In the records below, find the lines that include "JSON" and copy each.

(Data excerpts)
· · · · · · ·

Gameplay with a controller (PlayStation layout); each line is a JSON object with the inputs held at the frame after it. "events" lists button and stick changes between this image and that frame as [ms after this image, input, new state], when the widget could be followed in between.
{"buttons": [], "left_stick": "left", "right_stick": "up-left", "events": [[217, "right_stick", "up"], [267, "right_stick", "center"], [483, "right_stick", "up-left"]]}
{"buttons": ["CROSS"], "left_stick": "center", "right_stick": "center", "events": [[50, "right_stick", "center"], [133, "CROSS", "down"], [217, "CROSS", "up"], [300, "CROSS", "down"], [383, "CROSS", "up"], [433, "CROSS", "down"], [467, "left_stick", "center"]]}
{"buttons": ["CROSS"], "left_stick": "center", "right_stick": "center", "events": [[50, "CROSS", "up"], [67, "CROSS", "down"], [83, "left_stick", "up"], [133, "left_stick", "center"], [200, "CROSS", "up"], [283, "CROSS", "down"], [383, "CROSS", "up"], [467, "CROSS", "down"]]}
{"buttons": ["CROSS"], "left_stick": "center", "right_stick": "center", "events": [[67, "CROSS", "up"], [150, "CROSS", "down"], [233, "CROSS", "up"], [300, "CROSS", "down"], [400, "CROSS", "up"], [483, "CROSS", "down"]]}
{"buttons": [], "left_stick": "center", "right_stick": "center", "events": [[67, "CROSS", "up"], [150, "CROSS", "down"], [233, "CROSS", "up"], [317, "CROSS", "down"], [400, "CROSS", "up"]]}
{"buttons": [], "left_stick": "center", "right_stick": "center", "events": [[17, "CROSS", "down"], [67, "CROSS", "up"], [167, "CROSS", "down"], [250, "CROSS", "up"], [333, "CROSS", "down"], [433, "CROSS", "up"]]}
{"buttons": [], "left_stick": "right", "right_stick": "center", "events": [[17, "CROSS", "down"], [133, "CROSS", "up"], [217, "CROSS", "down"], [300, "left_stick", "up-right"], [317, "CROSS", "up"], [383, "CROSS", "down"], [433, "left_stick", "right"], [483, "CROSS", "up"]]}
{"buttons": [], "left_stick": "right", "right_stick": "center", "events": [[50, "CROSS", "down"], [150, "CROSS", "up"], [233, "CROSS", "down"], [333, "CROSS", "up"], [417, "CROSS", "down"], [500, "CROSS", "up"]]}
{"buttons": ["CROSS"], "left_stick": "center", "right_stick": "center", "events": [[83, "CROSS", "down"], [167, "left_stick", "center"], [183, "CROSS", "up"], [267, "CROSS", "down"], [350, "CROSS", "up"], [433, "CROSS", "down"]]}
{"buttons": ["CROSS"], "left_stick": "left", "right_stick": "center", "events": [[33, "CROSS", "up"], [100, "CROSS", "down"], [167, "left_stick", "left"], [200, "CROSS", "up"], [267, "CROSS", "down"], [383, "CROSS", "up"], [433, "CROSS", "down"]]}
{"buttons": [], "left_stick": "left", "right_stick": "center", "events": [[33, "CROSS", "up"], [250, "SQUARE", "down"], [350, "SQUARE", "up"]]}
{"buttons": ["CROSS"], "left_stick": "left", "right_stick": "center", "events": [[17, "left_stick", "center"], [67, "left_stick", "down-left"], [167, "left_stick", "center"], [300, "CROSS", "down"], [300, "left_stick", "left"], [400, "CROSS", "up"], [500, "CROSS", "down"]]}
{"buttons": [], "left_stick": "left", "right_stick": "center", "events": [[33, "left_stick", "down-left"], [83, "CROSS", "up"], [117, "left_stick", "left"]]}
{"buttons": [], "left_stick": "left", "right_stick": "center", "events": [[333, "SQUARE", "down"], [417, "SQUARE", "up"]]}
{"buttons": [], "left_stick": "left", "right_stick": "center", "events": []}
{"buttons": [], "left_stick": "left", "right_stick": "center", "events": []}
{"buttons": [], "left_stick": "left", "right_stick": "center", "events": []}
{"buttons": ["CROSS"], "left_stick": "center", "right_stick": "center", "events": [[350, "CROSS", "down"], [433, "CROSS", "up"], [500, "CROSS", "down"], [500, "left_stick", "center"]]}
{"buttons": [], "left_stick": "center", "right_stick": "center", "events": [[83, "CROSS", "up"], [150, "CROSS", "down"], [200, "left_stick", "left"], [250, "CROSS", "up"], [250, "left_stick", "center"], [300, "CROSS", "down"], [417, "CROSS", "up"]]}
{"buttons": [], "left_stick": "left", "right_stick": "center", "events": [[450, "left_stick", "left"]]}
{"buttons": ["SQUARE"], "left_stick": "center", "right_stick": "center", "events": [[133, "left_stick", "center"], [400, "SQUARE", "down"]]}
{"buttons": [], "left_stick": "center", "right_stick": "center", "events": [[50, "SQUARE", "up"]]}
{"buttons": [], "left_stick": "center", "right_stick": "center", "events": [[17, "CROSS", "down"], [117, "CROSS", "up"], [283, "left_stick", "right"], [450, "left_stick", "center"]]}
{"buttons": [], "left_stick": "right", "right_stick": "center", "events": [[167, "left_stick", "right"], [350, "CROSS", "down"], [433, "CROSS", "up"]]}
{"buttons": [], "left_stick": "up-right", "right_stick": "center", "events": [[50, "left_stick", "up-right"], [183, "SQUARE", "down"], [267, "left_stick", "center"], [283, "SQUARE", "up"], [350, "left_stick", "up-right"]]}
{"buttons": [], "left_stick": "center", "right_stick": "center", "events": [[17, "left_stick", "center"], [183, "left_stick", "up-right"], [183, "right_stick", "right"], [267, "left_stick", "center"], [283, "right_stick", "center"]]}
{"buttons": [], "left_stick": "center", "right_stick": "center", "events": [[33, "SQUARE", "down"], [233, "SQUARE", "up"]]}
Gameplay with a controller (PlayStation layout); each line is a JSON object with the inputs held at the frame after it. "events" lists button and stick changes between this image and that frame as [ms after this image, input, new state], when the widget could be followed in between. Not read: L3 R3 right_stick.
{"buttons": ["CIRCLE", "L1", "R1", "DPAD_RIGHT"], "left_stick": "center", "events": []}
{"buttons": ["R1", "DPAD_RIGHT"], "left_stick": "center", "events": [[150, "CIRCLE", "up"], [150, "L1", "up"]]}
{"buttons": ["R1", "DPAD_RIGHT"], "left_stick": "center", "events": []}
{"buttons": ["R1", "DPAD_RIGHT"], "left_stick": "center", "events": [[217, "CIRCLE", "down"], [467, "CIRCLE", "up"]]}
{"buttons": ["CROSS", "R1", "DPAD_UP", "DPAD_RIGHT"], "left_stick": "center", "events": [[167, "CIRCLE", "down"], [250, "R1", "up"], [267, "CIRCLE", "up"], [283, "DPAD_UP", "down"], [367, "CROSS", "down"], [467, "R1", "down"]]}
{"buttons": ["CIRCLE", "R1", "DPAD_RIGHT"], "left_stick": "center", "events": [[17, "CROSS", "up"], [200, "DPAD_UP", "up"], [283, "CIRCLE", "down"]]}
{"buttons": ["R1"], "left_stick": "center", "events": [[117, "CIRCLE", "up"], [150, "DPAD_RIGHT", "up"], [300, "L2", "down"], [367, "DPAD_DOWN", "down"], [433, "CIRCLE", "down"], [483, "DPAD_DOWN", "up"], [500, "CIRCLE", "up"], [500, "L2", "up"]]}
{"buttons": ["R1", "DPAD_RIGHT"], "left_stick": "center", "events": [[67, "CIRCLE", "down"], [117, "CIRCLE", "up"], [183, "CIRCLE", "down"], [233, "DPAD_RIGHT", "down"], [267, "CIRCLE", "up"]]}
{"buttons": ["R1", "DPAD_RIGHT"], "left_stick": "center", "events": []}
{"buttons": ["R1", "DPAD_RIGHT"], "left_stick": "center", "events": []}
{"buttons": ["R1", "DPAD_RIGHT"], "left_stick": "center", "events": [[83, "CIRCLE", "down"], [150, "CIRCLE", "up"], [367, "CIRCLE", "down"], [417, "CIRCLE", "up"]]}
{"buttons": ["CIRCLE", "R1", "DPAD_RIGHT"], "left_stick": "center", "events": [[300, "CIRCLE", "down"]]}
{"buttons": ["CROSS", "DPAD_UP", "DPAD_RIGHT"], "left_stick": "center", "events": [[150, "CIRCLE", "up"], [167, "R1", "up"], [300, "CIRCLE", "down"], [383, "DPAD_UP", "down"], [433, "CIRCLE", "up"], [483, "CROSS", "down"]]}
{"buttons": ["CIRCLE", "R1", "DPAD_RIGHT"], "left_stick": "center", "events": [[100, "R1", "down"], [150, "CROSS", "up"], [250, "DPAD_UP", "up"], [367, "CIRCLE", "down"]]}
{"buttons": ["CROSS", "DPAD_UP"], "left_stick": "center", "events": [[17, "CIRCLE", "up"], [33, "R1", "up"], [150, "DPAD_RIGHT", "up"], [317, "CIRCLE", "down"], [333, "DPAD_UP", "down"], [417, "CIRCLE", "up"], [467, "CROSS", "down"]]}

· · · · · · ·

> OUTPUT OF THE EXERCISE
Gameplay with a controller (PlayStation layout); each line is a JSON object with the inputs held at the frame after it. "events" lists button and stick changes between this image and that frame as [ms after this image, input, new state], when the widget could be followed in between.
Gameplay with a controller (PlayStation layout); each line is a JSON object with the inputs held at the frame after it. "events" lists button and stick changes between this image and that frame as [ms after this image, input, new state], when the widget could be followed in between. Not read: L3 R3 right_stick.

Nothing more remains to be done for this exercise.